Opponents of the boycott, which starts today, say taxes on oil and gas fund much of Bee County's budget, and they say a boycott could end up harming ''mom-and-pop" gas stations whose main profits are not from oil.

The boycott against the world's largest oil company will continue until gas is down to $1.30 a gallon, said a county judge, Jimmy Martinez, who is the county's highest elected official. A gallon of regular unleaded cost $2.92 on average around the nation, and $2.80 in the Corpus Christi region yesterday, according to the American Automobile Association.

''I understand free enterprise. I understand we live in America. But, by golly, just because they have a license doesn't mean that they can rob," Martinez said.

A poll conducted for The Beeville Bee-Picayune found that 72 percent of those surveyed plan to participate in the boycott.

The rural town of 13,000, about 70 miles south-southeast of San Antonio, has fast-food restaurants and a Wal-Mart, but the long drive to other businesses and services is more than just an inconvenience for some residents.

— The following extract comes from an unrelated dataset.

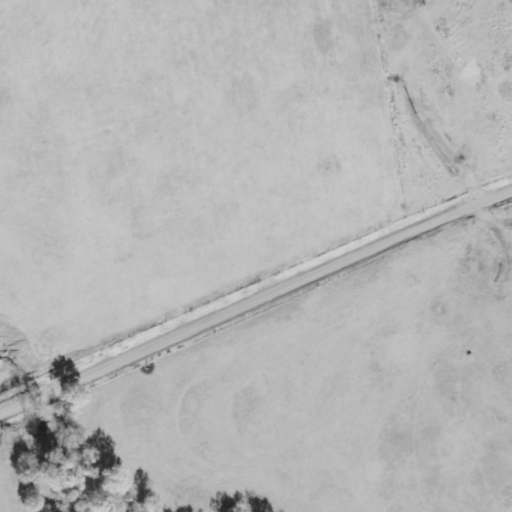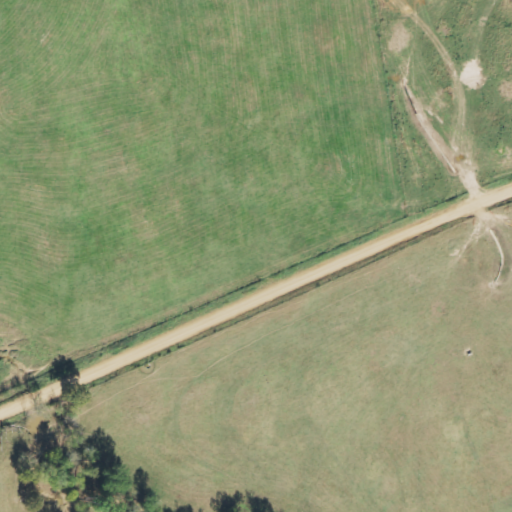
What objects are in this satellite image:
road: (255, 303)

''It's hurting everybody; everything is going up except the pay," said Debbie Ponce, a 35-year-old hairdresser who no longer makes the trip in her sport utility vehicle.

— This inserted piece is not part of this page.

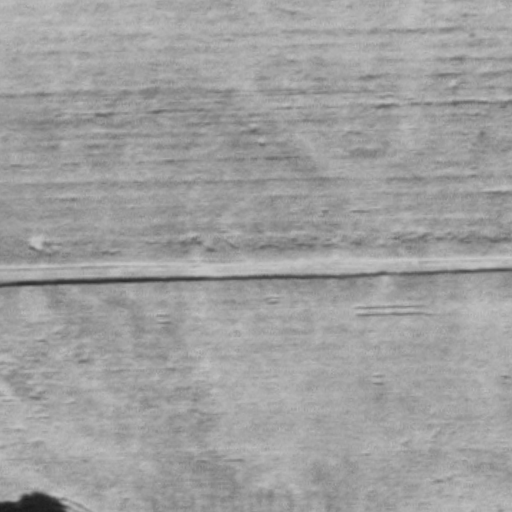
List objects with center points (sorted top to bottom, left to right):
road: (256, 270)
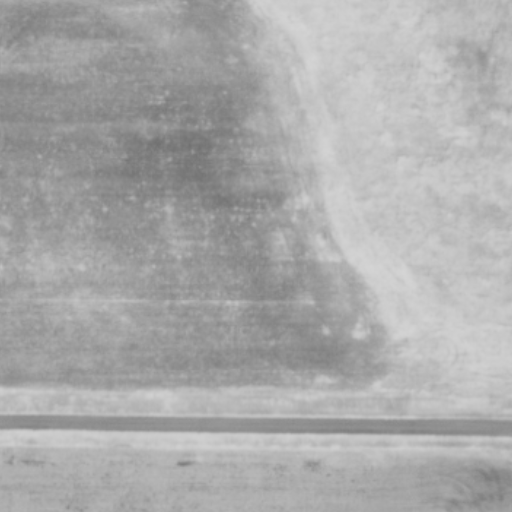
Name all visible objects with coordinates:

Martinez said Exxon, which is based near Dallas, had been targeted because of its size and because of the message it sent with its recent compensation and pension package to its former chief executive, Lee R. Raymond. He received $69.7 million in compensation and a $98 million pension payout after retiring late last year.

Exxon Mobil, which made $36 billion in profits last year, said supply and demand are mainly responsible for the high gas prices and pointed out that only about 13,000 of the country's 170,000 gas stations have the Exxon or Mobil brand. And all but about 1,000 of those are owned by franchises, the company said.

Commissioner Susan Stasny, the dissenter in Monday's 4-to-1 vote, said there was irony at the boycott coming from oil country.

In the past five years, she said, the county received $8 million in oil- and gas-tax revenues; the county's four school districts received a combined $30 million.

''We're all concerned about the price of gasoline," she said. ''However, the oil and gas industry has been very kind to Bee County."

Fuel is the lowest-profit item at the town's three Exxon stations, said the owner, Leticia Muñoz, adding that her 51 employees fear for their jobs. ''They realize if it affects us, it'll affect them," said Muñoz, whose profits come mainly from sales of tacos, sodas, and items other than gas.